| What to produce |
Scan the listing beneath this sentence. Report each line with the word "이레시스템".
━━━━━ Data to use ━━━━━
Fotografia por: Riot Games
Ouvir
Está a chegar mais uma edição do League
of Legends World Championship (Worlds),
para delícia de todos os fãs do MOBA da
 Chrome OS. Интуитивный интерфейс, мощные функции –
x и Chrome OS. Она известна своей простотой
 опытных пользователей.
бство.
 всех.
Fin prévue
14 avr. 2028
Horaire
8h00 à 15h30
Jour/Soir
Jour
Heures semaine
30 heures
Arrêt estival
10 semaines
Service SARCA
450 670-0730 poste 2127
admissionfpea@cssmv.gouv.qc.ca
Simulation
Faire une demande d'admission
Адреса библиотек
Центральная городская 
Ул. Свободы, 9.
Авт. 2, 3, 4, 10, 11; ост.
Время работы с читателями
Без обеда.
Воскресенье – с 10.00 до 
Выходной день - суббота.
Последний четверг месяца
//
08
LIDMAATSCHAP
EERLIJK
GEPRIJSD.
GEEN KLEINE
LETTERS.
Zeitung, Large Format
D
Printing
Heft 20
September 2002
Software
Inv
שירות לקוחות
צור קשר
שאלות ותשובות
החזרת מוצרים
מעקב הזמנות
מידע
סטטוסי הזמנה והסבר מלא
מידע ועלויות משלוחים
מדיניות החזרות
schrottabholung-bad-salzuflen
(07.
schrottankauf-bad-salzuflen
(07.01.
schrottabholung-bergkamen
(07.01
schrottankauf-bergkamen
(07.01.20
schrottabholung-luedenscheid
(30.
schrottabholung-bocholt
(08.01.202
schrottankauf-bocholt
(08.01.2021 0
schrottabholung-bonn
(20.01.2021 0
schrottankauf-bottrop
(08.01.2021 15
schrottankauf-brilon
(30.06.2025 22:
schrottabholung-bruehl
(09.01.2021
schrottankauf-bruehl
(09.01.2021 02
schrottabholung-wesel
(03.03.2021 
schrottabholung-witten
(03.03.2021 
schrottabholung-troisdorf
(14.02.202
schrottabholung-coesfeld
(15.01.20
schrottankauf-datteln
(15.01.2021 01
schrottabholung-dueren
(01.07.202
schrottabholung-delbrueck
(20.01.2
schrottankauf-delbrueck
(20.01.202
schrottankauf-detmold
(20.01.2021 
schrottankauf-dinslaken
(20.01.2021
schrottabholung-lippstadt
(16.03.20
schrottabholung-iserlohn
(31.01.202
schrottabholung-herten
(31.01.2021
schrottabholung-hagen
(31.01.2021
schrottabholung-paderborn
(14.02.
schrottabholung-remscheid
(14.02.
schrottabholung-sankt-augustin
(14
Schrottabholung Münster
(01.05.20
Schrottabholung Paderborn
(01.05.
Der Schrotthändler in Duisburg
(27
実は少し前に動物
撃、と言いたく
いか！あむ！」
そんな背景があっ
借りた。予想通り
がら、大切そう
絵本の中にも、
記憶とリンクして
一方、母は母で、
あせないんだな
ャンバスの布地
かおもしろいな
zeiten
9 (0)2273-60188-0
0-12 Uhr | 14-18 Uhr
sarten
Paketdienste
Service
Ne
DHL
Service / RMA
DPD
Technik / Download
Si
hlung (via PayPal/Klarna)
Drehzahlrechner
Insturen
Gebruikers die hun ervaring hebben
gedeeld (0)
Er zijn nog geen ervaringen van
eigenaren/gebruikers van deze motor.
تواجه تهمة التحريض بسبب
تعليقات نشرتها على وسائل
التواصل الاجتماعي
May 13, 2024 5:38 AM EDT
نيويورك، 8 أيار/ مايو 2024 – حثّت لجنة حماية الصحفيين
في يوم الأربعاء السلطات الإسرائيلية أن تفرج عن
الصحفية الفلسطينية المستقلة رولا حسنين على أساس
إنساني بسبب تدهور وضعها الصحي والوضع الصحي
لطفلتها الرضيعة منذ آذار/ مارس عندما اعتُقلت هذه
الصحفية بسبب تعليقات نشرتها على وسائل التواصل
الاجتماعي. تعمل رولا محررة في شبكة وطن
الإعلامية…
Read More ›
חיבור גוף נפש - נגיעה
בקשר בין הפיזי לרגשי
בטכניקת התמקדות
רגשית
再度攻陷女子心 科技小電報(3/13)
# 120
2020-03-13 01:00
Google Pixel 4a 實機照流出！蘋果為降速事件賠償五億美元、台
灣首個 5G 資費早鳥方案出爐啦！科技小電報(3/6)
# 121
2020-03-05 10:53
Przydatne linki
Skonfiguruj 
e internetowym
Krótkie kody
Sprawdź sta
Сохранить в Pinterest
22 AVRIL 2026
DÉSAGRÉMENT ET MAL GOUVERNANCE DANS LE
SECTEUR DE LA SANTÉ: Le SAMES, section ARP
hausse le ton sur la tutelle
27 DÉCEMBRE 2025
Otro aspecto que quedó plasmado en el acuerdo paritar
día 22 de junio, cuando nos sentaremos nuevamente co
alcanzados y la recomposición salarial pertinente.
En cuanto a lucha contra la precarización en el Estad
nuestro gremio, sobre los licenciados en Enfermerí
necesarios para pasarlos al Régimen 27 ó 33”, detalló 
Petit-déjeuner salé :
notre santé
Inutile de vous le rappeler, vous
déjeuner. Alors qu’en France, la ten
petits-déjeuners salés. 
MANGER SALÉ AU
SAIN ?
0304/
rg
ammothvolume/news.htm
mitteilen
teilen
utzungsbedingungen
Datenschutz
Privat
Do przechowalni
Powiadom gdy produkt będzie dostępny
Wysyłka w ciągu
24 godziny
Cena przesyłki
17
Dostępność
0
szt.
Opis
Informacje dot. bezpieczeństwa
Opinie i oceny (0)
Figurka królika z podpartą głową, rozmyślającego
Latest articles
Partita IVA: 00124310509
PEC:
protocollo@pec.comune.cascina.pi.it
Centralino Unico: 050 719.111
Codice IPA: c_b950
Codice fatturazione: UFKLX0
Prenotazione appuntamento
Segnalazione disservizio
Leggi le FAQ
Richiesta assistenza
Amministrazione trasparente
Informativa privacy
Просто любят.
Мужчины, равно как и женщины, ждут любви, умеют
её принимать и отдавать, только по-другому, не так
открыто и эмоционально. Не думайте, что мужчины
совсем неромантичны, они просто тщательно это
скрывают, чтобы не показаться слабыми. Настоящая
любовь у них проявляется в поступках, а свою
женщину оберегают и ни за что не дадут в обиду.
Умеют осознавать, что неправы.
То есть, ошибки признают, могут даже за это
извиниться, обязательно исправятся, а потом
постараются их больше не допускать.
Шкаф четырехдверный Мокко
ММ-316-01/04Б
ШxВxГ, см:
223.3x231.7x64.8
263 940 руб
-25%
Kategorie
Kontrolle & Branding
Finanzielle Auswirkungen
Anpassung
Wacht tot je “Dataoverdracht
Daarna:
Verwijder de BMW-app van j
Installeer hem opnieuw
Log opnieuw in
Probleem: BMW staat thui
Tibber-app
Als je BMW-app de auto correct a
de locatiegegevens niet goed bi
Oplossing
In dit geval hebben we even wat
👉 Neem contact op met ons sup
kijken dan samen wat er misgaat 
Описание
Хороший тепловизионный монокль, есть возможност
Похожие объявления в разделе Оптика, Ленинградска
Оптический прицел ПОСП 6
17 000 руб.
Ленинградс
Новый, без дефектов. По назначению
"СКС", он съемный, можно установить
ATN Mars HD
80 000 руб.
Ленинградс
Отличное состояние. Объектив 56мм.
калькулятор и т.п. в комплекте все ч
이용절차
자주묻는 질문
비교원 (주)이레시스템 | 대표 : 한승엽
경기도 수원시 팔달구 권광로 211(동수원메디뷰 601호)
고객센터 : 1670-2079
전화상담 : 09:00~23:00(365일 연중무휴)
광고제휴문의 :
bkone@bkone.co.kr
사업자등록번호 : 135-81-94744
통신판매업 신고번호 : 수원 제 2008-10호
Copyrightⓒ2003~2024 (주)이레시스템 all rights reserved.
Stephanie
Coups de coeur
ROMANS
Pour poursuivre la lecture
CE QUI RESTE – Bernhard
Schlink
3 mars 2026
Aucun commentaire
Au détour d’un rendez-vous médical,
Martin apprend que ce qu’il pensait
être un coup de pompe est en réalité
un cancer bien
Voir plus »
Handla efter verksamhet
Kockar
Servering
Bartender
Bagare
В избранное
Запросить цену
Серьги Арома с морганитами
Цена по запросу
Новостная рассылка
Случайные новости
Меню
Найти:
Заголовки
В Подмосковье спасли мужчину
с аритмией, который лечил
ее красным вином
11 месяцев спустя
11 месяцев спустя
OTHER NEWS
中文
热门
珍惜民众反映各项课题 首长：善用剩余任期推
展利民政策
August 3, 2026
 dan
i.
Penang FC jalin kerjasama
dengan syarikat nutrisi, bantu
━━━━━
| Solution for this problem |
비교원 (주)이레시스템 | 대표 : 한승엽
Copyrightⓒ2003~2024 (주)이레시스템 all rights reserved.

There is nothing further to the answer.